## Supplied passage

★ ★ ★ ★

Trouble rendering dynamic geom_hlines in Power BI with R - r

I'm attempting to create a ggplot2 object in power bi that will render any number of horizontal lines depending on measures dropped in and out of the "Values" bin. I thought I'd do this with a for loop that adds an additional geom_hline to the object depending on the length of the dataframe. I also want each line to have a different color, and the value of the hline to render with the label in the legend.
The dataframe I am using has 3 static columns titled - Year, Escalation, and Type. Any additional columns beyond the first 3 would be considered data to be used for the horizontal lines.
This is what I have so far...
library(ggplot2)
library(RColorBrewer)
# create a unique color set
n <- 60
qual_col_pals = brewer.pal.info[brewer.pal.info$category == 'qual',]
col_vector = unlist(mapply(brewer.pal, qual_col_pals$maxcolors, rownames(qual_col_pals)))
# create an dynamic x axis label depending on the number of years to be plotted
scale <- if(length(dataset$Year) < 30) {
scale_x_continuous(breaks = seq(min(dataset$Year), max(dataset$Year)))
} else if (length(dataset$Year) >= 30 & length(dataset$Year) <= 60) {
scale_x_continuous(breaks = seq(min(dataset$Year), max(dataset$Year), by = 2))
} else {
scale_x_continuous(breaks = seq(min(dataset$Year), max(dataset$Year), by = 5))
}
#ggplot object
plot <- ggplot(dataset, aes(x = Year, y = Escalation)) +
geom_point(aes(color = "#094780"), size = 3) +
geom_hline(aes(yintercept = mean(dataset$Escalation), color = col_vector[1]), linetype = "dashed") +
geom_hline(aes(yintercept = median(dataset$Escalation), color = col_vector[2]), linetype = "dashed") +
theme(axis.text.x = element_text(colour = "#942832")) +
theme(axis.text.y = element_text(colour = "#942832")) +
scale +
scale_y_continuous(breaks = round(seq(min(dataset$Escalation), max(dataset$Escalation), by = 0.02),2))
# add horizontal comparison lines
addline <- function(data){
c <- list(unlist(unique(dataset[3])), paste("Mean ", round(mean(dataset$Escalation), 3)), paste("Median", round(median(dataset$Escalation),3)))
t <- list("#094780", col_vector[1], col_vector[2])
for (i in 1:data){
line = geom_hline(aes(yintercept = dataset[1,3+i], color = col_vector[2+i]))
plot = plot + line
c[3+i] = paste(unlist(names(dataset)[3+i]), " Escalation :", round(dataset[1 ,3+i], 3))
t[3+i] = col_vector[2+i]
}
m = scale_color_manual(name = "", values = t, labels = c)
plot = plot + m
return(plot)
}
addline(NCOL(dataset)-3)
It's rendering, but its not giving me what I'm expecting when I add data for more than 1 horizontal line (its shifting the line with the data but not properly naming it or coloring it). For reference, if there were 2 horizontal lines and it were hardcoded, I would want the code to look like this (this renders correctly in power BI).

★ ★ ★ ★

## Data excerpts
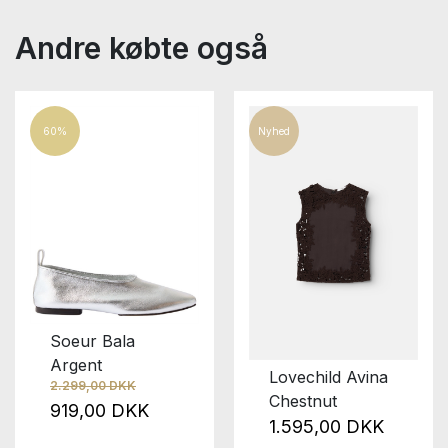
Andre købte også
60%
Nyhed
Soeur Bala
Argent
Lovechild Avina
2.299,00 DKK
Chestnut
919,00 DKK
1.595,00 DKK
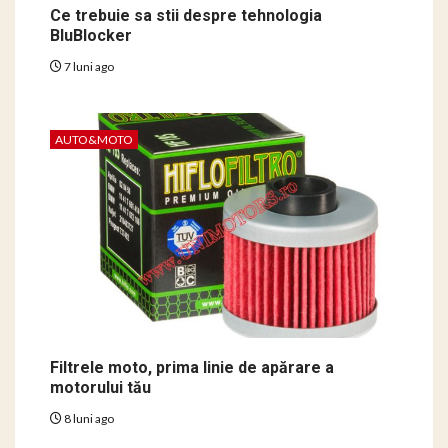
Ce trebuie sa stii despre tehnologia
BluBlocker
7 luni ago
AUTO&MOTO
Filtrele moto, prima linie de apărare a
motorului tău
8 luni ago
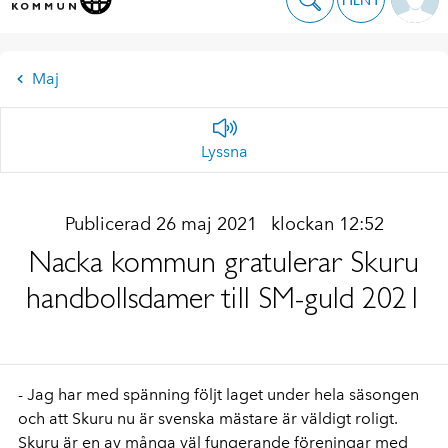
Maj
Lyssna
Publicerad 26 maj 2021
klockan 12:52
Nacka kommun gratulerar Skuru
handbollsdamer till SM-guld 2021
- Jag har med spänning följt laget under hela säsongen
och att Skuru nu är svenska mästare är väldigt roligt.
Skuru är en av många väl fungerande föreningar med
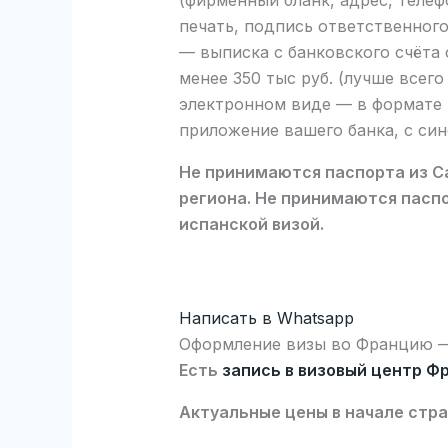
(фирменный бланк, адрес, телеф
печать, подпись ответственного
— выписка с банковского счёта 
менее 350 тыс руб. (лучше всег
электронном виде — в формате 
приложение вашего банка, с син
Не принимаются паспорта из С
региона. Не принимаются пасп
испанской визой.
Написать в Whatsapp
Оформление визы во Францию — 
Есть
запись в визовый центр Ф
Актуальные цены в начале стр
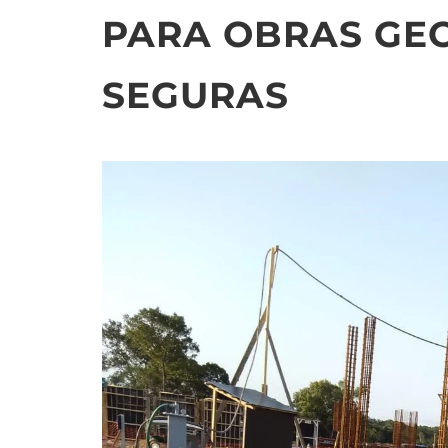
PARA OBRAS GE
SEGURAS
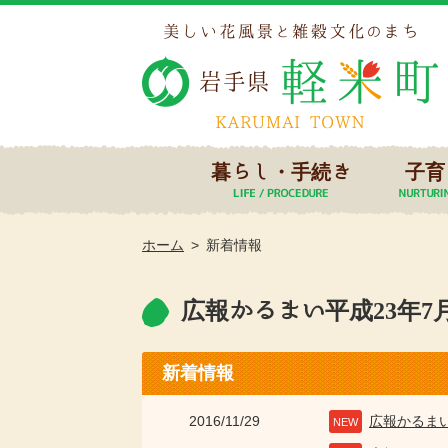
暮らし・手続き
子育
ホーム
新着情報
広報かるまい平成23年7月号
新着情報
2016/11/29
広報かるま
NEW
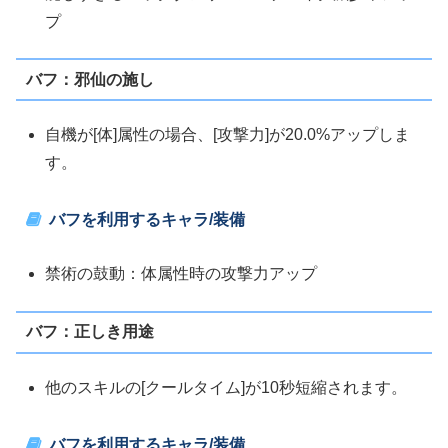
プ
バフ：邪仙の施し
自機が[体]属性の場合、[攻撃力]が20.0%アップしま
す。
バフを利用するキャラ/装備
禁術の鼓動：体属性時の攻撃力アップ
バフ：正しき用途
他のスキルの[クールタイム]が10秒短縮されます。
バフを利用するキャラ/装備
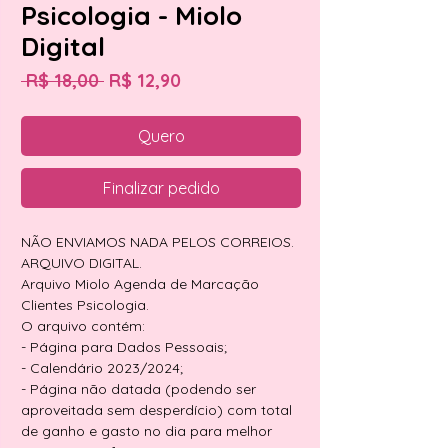
Psicologia - Miolo
Digital
Preço
Preço
 R$ 18,00 
R$ 12,90
normal
promocional
Quero
Finalizar pedido
NÃO ENVIAMOS NADA PELOS CORREIOS.
ARQUIVO DIGITAL.
Arquivo Miolo Agenda de Marcação
Clientes Psicologia.
O arquivo contém:
- Página para Dados Pessoais;
- Calendário 2023/2024;
- Página não datada (podendo ser
aproveitada sem desperdício) com total
de ganho e gasto no dia para melhor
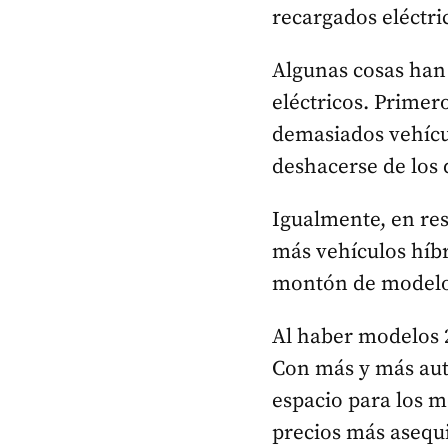
recargados eléctr
Algunas cosas han
eléctricos. Prime
demasiados vehícu
deshacerse de los 
Igualmente, en re
más vehículos híbr
montón de modelos
Al haber modelos 2
Con más y más aut
espacio para los m
precios más asequi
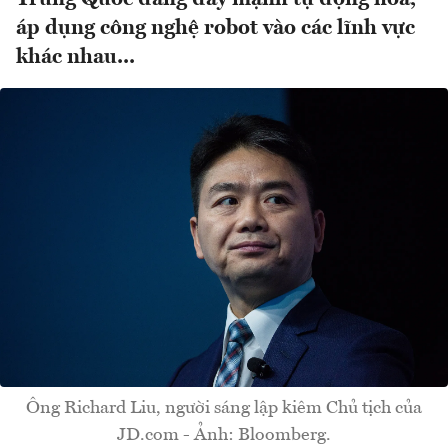
áp dụng công nghệ robot vào các lĩnh vực
khác nhau...
Ông Richard Liu, người sáng lập kiêm Chủ tịch của
JD.com - Ảnh: Bloomberg.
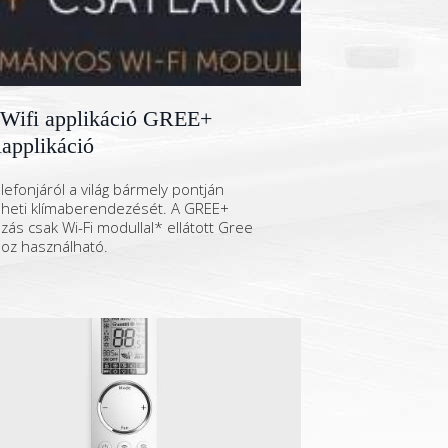
 Wifi applikáció GREE+
applikáció
lefonjáról a világ bármely pontján
lheti klímaberendezését. A GREE+
zás csak Wi-Fi modullal* ellátott Gree
hoz használható.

★ ★ ★ ★

## Directive 1
From the entries, copy out the lines between the one holding "Ce trebuie sa stii despre tehnologia" and the one holding "Актуальные цены в начале стр", inclusive, keeping each line unchanged. Omit the picture markers.
## Directive 2
Continue the thread on drawing dynamic horizontal lines with ggplot2 in Power BI from the point where it stops.
The entries and the Power BI ggplot thread have nothing to do with each other.

## Written answer 1
Ce trebuie sa stii despre tehnologia
BluBlocker
7 luni ago
AUTO&MOTO
Filtrele moto, prima linie de apărare a
motorului tău
8 luni ago
Maj
Lyssna
Publicerad 26 maj 2021
klockan 12:52
Nacka kommun gratulerar Skuru
handbollsdamer till SM-guld 2021
- Jag har med spänning följt laget under hela säsongen
och att Skuru nu är svenska mästare är väldigt roligt.
Skuru är en av många väl fungerande föreningar med
(фирменный бланк, адрес, телеф
печать, подпись ответственного
— выписка с банковского счёта 
менее 350 тыс руб. (лучше всег
электронном виде — в формате 
приложение вашего банка, с син
Не принимаются паспорта из С
региона. Не принимаются пасп
испанской визой.
Написать в Whatsapp
Оформление визы во Францию — 
Есть
запись в визовый центр Ф
Актуальные цены в начале стр

## Written answer 2
library(ggplot2)
library(RColorBrewer)
n <- 60
qual_col_pals = brewer.pal.info[brewer.pal.info$category == 'qual',]
col_vector = unlist(mapply(brewer.pal, qual_col_pals$maxcolors, rownames(qual_col_pals)))
scale <- if(length(dataset$Year) < 30) {
scale_x_continuous(breaks = seq(min(dataset$Year), max(dataset$Year)))
} else if (length(dataset$Year) >= 30 & length(dataset$Year) <= 60) {
scale_x_continuous(breaks = seq(min(dataset$Year), max(dataset$Year), by = 2))
} else {
scale_x_continuous(breaks = seq(min(dataset$Year), max(dataset$Year), by = 5))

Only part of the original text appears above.